For international operators and suppliers, the message is consistent: licensing clarity, IP hygiene and compliance by design are no longer optional. As more jurisdictions formalize rules, brand disputes can migrate from cease-and-desist letters to injunctions with daily fines and immediate operational impact.

What to watch as the case moves forward

Several threads bear watching. First, whether the parties pursue a settlement that preserves commercial ties or opts for a definitive court ruling that could set precedent on trademark scope and audiovisual elements in game design. Second, how fast NSX and Betnacional adapt product offerings and marketing if the injunction remains in force. Speed matters in Brazil’s land-grab phase, and any friction in content lineups can affect retention.

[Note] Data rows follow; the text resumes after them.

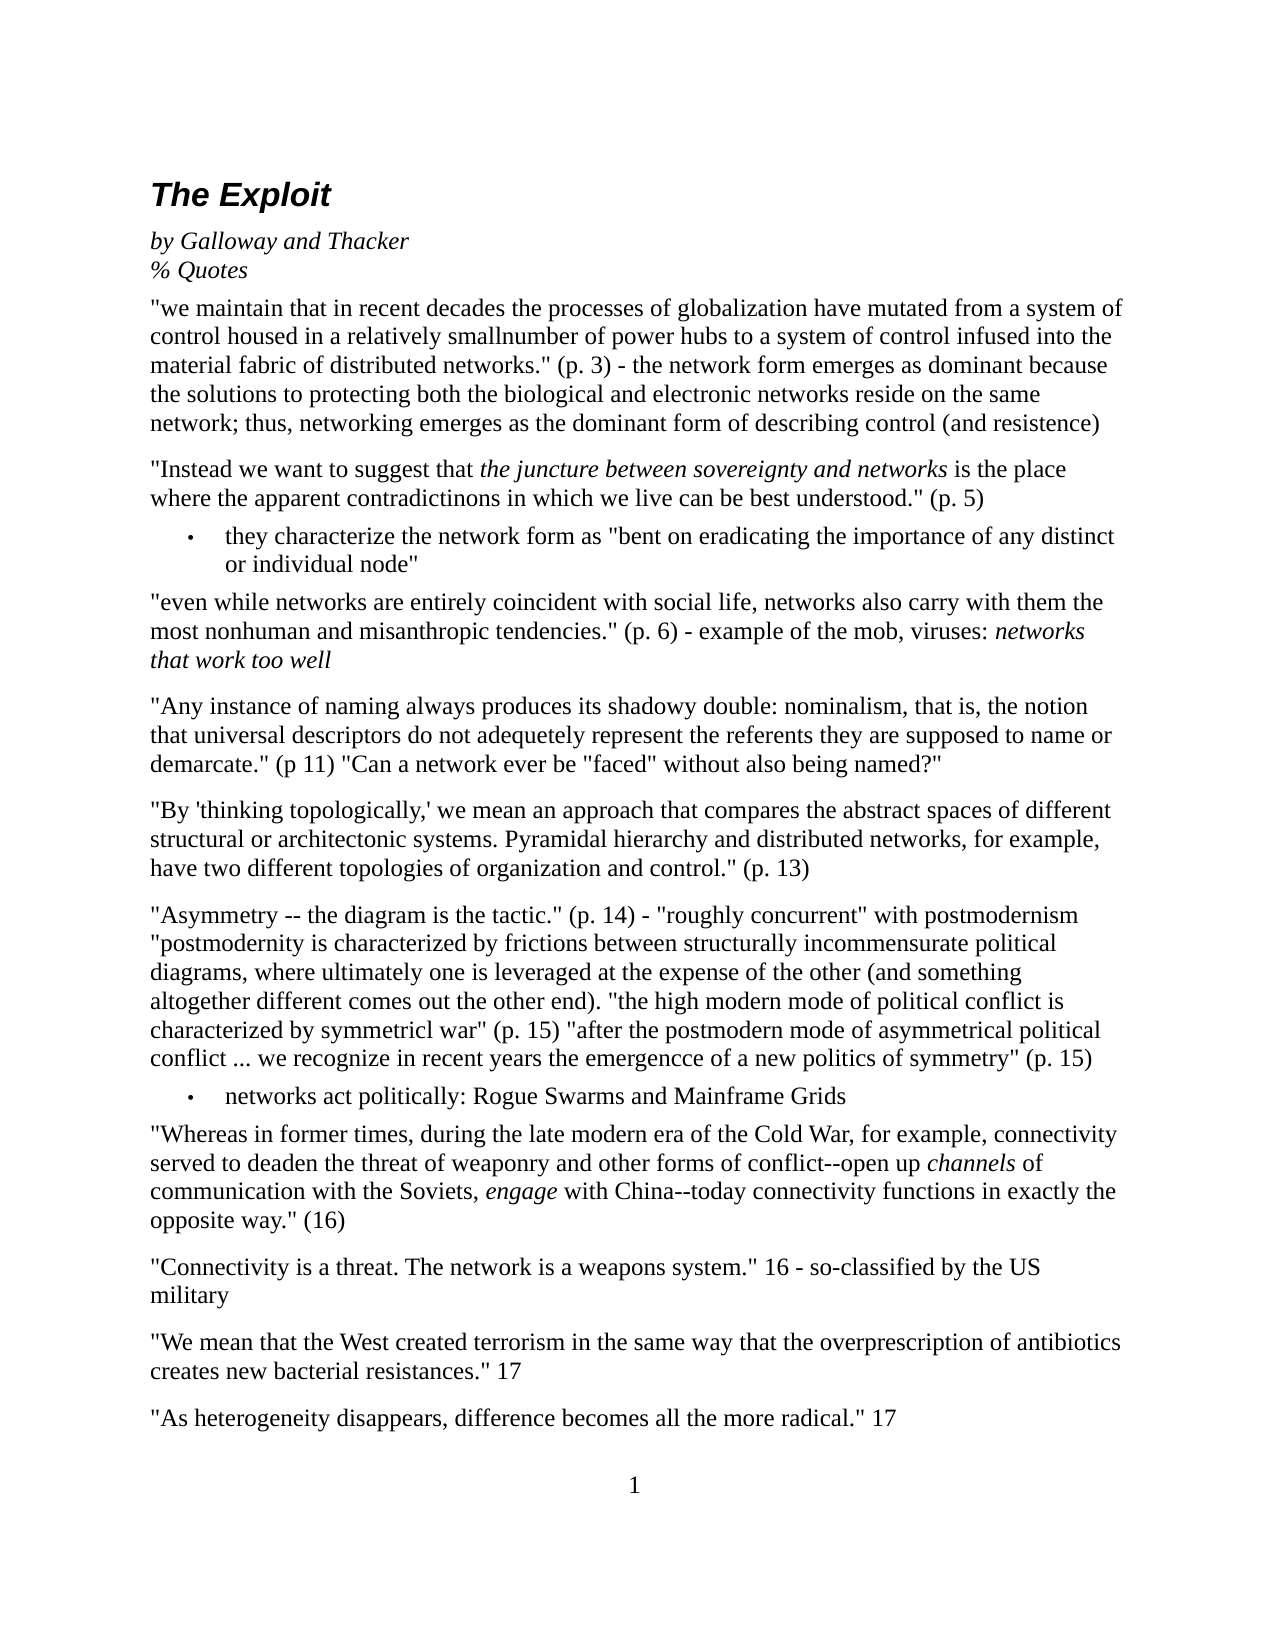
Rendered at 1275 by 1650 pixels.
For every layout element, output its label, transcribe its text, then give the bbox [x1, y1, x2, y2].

list networks act politically: Rogue Swarms and Mainframe Grids [187, 1081, 1125, 1110]
text "Asymmetry -- the diagram is the tactic." (p. 14) - "roughly concurrent" with postmodernism "postmodernity is characterized by frictions between structurally incommensurate political diagrams, where ultimately one is leveraged at the expense of the other (and something altogether different comes out the other end). "the high modern mode of political conflict is characterized by symmetricl war" (p. 15) "after the postmodern mode of asymmetrical political conflict ... we recognize in recent years the emergencce of a new politics of symmetry" (p. 15) [150, 900, 1125, 1072]
text by Galloway and Thacker [150, 226, 1125, 255]
text "Connectivity is a threat. The network is a weapons system." 16 - so-classified by the US military [150, 1252, 1125, 1309]
subtitle The Exploit [150, 175, 1125, 214]
text "We mean that the West created terrorism in the same way that the overprescription of antibiotics creates new bacterial resistances." 17 [150, 1327, 1125, 1385]
text "As heterogeneity disappears, difference becomes all the more radical." 17 [150, 1403, 1125, 1431]
list they characterize the network form as "bent on eradicating the importance of any distinct or individual node" [187, 521, 1125, 578]
text "Instead we want to suggest that the juncture between sovereignty and networks is the place where the apparent contradictinons in which we live can be best understood." (p. 5) [150, 454, 1125, 512]
text % Quotes [150, 255, 1125, 284]
text "we maintain that in recent decades the processes of globalization have mutated from a system of control housed in a relatively smallnumber of power hubs to a system of control infused into the material fabric of distributed networks." (p. 3) - the network form emerges as dominant because the solutions to protecting both the biological and electronic networks reside on the same network; thus, networking emerges as the dominant form of describing control (and resistence) [150, 293, 1125, 436]
text "Whereas in former times, during the late modern era of the Cold War, for example, connectivity served to deaden the threat of weaponry and other forms of conflict--open up channels of communication with the Soviets, engage with China--today connectivity functions in exactly the opposite way." (16) [150, 1119, 1125, 1234]
text "Any instance of naming always produces its shadowy double: nominalism, that is, the notion that universal descriptors do not adequetely represent the referents they are supposed to name or demarcate." (p 11) "Can a network ever be "faced" without also being named?" [150, 691, 1125, 778]
text "By 'thinking topologically,' we mean an approach that compares the abstract spaces of different structural or architectonic systems. Pyramidal hierarchy and distributed networks, for example, have two different topologies of organization and control." (p. 13) [150, 796, 1125, 882]
text "even while networks are entirely coincident with social life, networks also carry with them the most nonhuman and misanthropic tendencies." (p. 6) - example of the mob, viruses: networks that work too well [150, 587, 1125, 673]
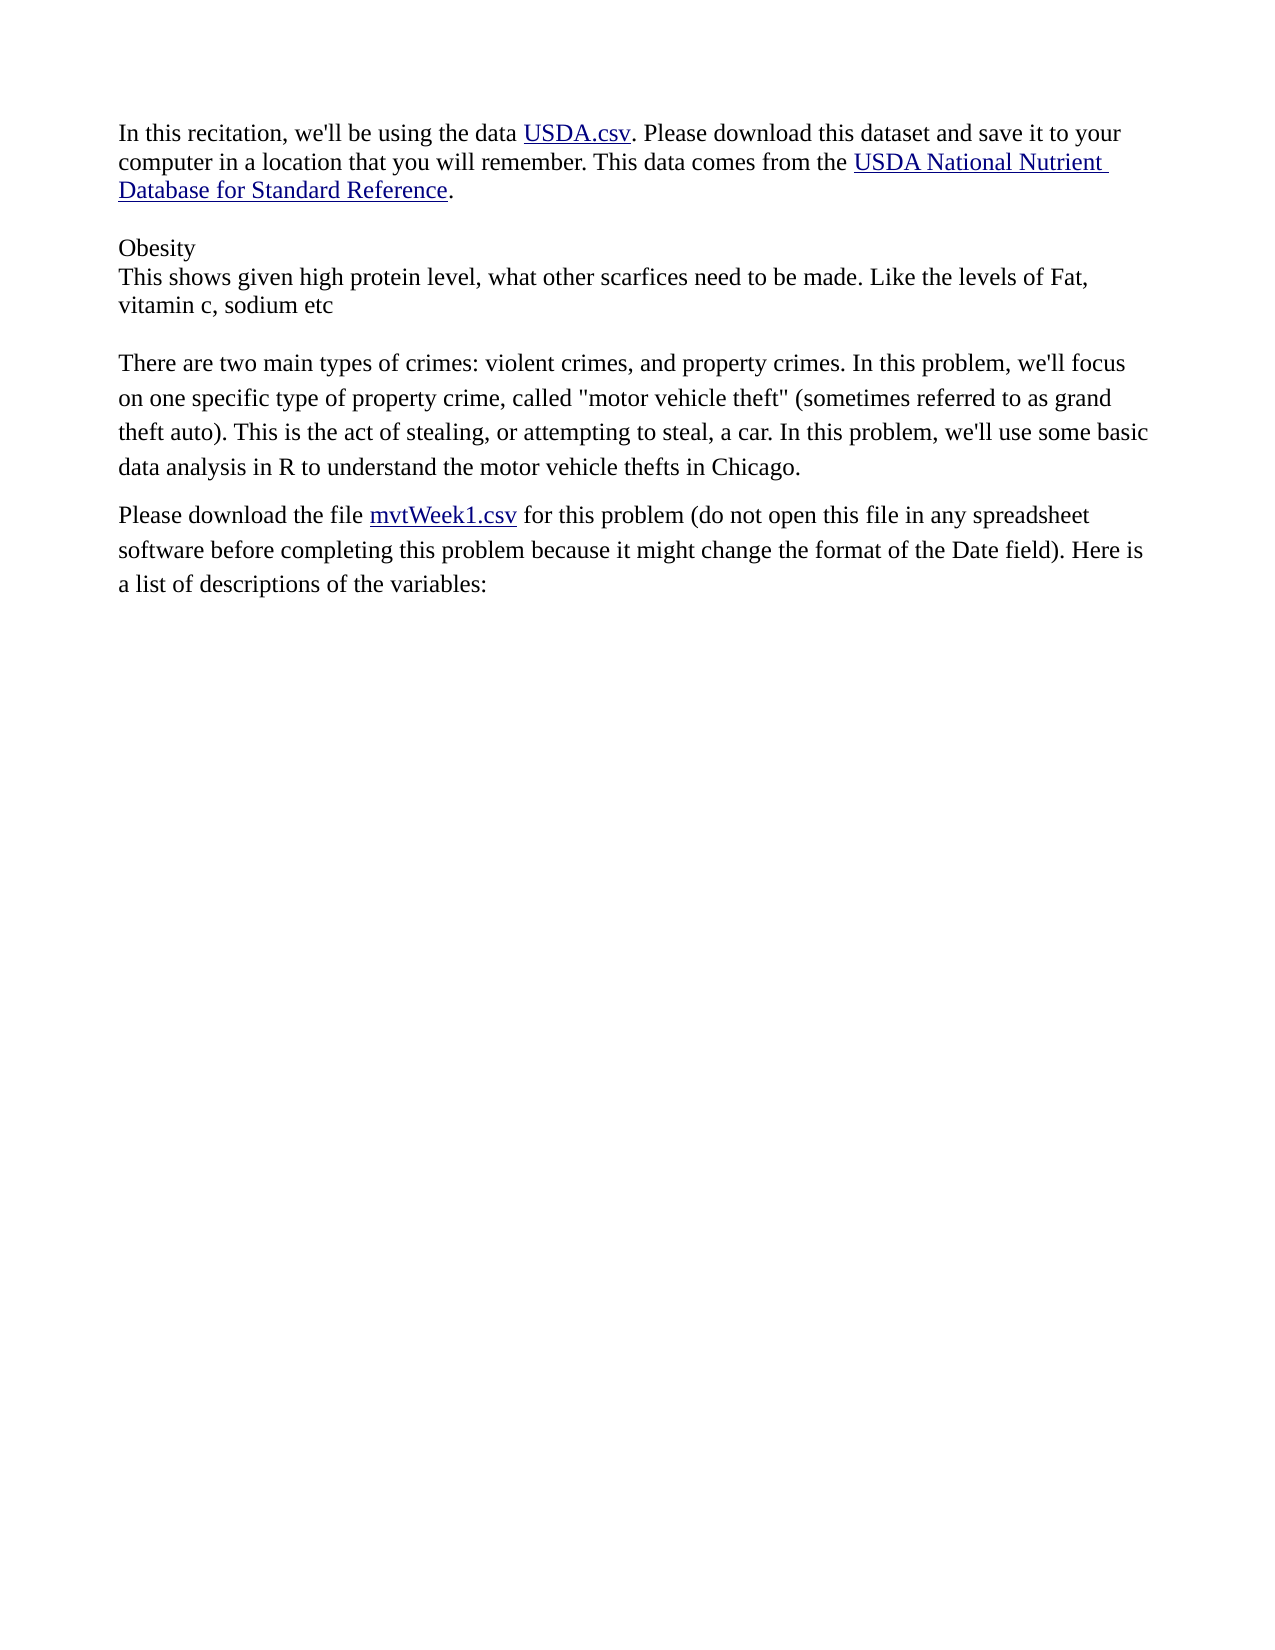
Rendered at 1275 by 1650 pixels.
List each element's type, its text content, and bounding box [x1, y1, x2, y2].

text In this recitation, we'll be using the data USDA.csv. Please download this dataset and save it to your computer in a location that you will remember. This data comes from the USDA National Nutrient Database for Standard Reference. [118, 118, 1157, 204]
text Please download the file mvtWeek1.csv for this problem (do not open this file in any spreadsheet software before completing this problem because it might change the format of the Date field). Here is a list of descriptions of the variables: [118, 501, 1157, 598]
text Obesity [118, 233, 1157, 262]
text There are two main types of crimes: violent crimes, and property crimes. In this problem, we'll focus on one specific type of property crime, called "motor vehicle theft" (sometimes referred to as grand theft auto). This is the act of stealing, or attempting to steal, a car. In this problem, we'll use some basic data analysis in R to understand the motor vehicle thefts in Chicago. [118, 348, 1157, 480]
text This shows given high protein level, what other scarfices need to be made. Like the levels of Fat, vitamin c, sodium etc [118, 262, 1157, 319]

Third, look for signals from Flutter about contingency plans. The company has emphasized its pricing, risk and compliance edge in Brazil. Demonstrating operational resilience amid a brand dispute would reinforce that narrative. Finally, monitor how Spribe leverages its UFC platform in Brazil while the legal process unfolds. A stronger consumer association with Aviator could influence both market behavior and perceptions in court over the distinctiveness of the brand.

The broader lesson is straightforward. As Brazil’s regulated market matures, legal clarity around who owns which brands — and how closely rivals can emulate them — will become a competitive factor as critical as odds-making or app performance. The Aviator dispute is an early test of those boundaries, with implications that extend well beyond a single game or operator.